The month of June has been home to many historical events over the years. Here’s a look at some that helped to shape the world in June 1925.

• Twenty-one-year-old New York Yankee Lou Gehrig is inserted as a pinch hitter for Pee-Wee Wanninger in a game versus the Washington Senators on June 1. Gehrig’s appearance begins what would become a streak of 2,130 consecutive games played.

• An Independence Tribunal orders the closure of Turkey’s Progressive Republican Party on June 3. The order is issued on the grounds that the party had supported the protection of Islamic religious customs that had spurred the Sheikh Said rebellion.

• The Rentenmark becomes obsolete in Germany on June 5. The currency had initially been issued in 1923 to combat hyperinflation in the Weimar Republic. The Reichsmark replaced the Rentenmark.

• Walter P. Chrysler incorporates the Chrysler Corporation on June 6 after acquiring the assets of the defunct Maxwell Motor Company.

• Norway sends out two planes to search for Roald Amundsen and his crew on June 6. The explorers had been on the North Pole seaplane expedition but were missing for two weeks before the planes were sent. Amundsen and his crew would land safely in Norway on June 16.

• On June 7, the Beaumont-Hamel Newfoundland Memorial is unveiled on the grounds where the Battle of the Somme had taken place in France in July 1916.

• Seventeen people are killed as a result of a coal mine explosion in Sturgis, Kentucky, on June 8.

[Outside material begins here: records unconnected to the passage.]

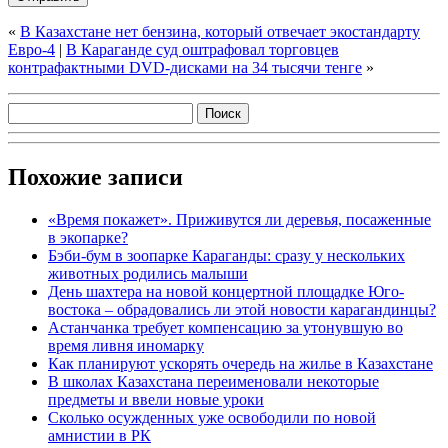
«
В Казахстане нет бензина, который отвечает экостандарту
Евро-4
|
В Караганде суд оштрафовал торговцев
контрафактными DVD-дисками на 34 тысячи тенге
»
Похожие записи
«Время покажет». Приживутся ли деревья, посаженные
в экопарке?
Бэби-бум в зоопарке Караганды: сразу у нескольких
животных родились малыши
День шахтера на новой концертной площадке Юго-
востока – обрадовались ли этой новости карагандинцы?
Астанчанка требует компенсацию за утонувшую во
время ливня иномарку
Как планируют ускорять очередь на жилье в Казахстане
В школах Казахстана переименовали некоторые
предметы и ввели новые уроки
Сколько осужденных уже освободили по новой
амнистии в РК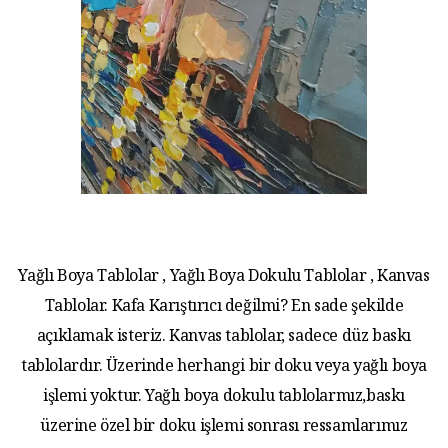
Yağlı Boya Tablolar , Yağlı Boya Dokulu Tablolar , Kanvas
Tablolar. Kafa Karıştırıcı değilmi? En sade şekilde
açıklamak isteriz. Kanvas tablolar, sadece düz baskı
tablolardır. Üzerinde herhangi bir doku veya yağlı boya
işlemi yoktur. Yağlı boya dokulu tablolarmız,baskı
üzerine özel bir doku işlemi sonrası ressamlarımız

• Eddie Gaedel is born in Chicago on June 8. Despite his career lasting just a single plate appearance, the 3-foot-7 Gaedel is remembered as the shortest player in Major League Baseball History.

• On June 11, the Republic of China agrees to assist the Empire of Japan and Japanese soldiers with the removal of Korean immigrants from China’s northeastern provinces, where Korean independence agitators had established a foothold.

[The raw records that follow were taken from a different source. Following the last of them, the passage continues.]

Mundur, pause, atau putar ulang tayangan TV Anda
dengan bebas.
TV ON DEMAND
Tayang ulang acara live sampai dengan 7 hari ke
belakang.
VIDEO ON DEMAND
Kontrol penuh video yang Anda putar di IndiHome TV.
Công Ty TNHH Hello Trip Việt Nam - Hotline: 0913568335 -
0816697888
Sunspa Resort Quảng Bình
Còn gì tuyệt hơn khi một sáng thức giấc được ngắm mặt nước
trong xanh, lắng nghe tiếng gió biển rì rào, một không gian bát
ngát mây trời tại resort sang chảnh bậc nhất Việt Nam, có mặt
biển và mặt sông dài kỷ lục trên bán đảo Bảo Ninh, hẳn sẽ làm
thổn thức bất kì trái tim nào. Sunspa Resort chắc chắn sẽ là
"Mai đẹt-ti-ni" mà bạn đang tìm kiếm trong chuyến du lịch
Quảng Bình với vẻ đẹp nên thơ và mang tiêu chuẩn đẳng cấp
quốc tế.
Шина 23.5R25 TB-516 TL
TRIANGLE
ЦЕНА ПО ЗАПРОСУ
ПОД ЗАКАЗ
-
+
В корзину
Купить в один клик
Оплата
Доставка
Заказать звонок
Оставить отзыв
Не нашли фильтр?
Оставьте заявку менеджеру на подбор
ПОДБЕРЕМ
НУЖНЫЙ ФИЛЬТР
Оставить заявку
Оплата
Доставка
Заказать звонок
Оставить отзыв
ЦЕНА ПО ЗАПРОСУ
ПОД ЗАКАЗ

• The Southern Branch of the University of California, now known as the University of California, Los Angeles, awards its first Bachelor of Arts degrees on June 12. Ninety-eight of the 128 degrees are awarded to women.

• Charles Francis Jenkins publicly demonstrates the synchronized transmission of pictures and sound in Washington, D.C. on June 13.

• Hawaiian surfer Duke Kahanamoku, a gold medal-winning swimmer at the 1912 Olympic Games, saves eight people off the coast of Newport Beach, California, on June 14. Kahanamoku’s heroics were prompted by the capsizing of the fishing yacht Thelma.

• The Philadelphia Athletics score 13 runs in the eighth inning of a game versus the Cleveland Indians on June 15. The thirteen-run outburst erases a 14-2 deficit, and the comeback from 12 runs down remains a record today. The 1925 Athletics share the record with the 1911 Detroit Tigers and the 2001 Indians.

• Thirty-eight nations sign the Geneva Protocol on June 17. The protocol establishes a general prohibition on the usage of chemical and biological weapons in international armed conflicts.

• Italian Prime Minister Benito Mussolini launches “La battaglia del grano” (“The Battle for Grain”) on June 20. The campaign aspires to decrease Italy’s reliance on imported grain and advocates for the consumption of rice and rice-based substitutes for traditional Italian foods.

• The Vietnamese Revolutionary Youth League is formally established on June 21. The organization is considered the beginning of communism in Vietnam.

• The Irish Free State holds elections on June 23. The elections are the first local elections since Ireland gained its independence.

• General Theodoros Pangalos leads a bloodless coup d’etat to overthrow the government of the Second Hellenic Republic on June 25. Pangalos installs himself as the leader of Greece a day later.

• “The Gold Rush” starring Charlie Chaplin premieres at Grauman’s Egyptian Theatre in Hollywood on June 26. The film remains one of the most celebrated works of Chaplin’s career.

• After a speech by Helen Keller at its international convention in Ohio, the Lions Club formally launches its signature mission of assistance to the blind and the visually impaired on June 30.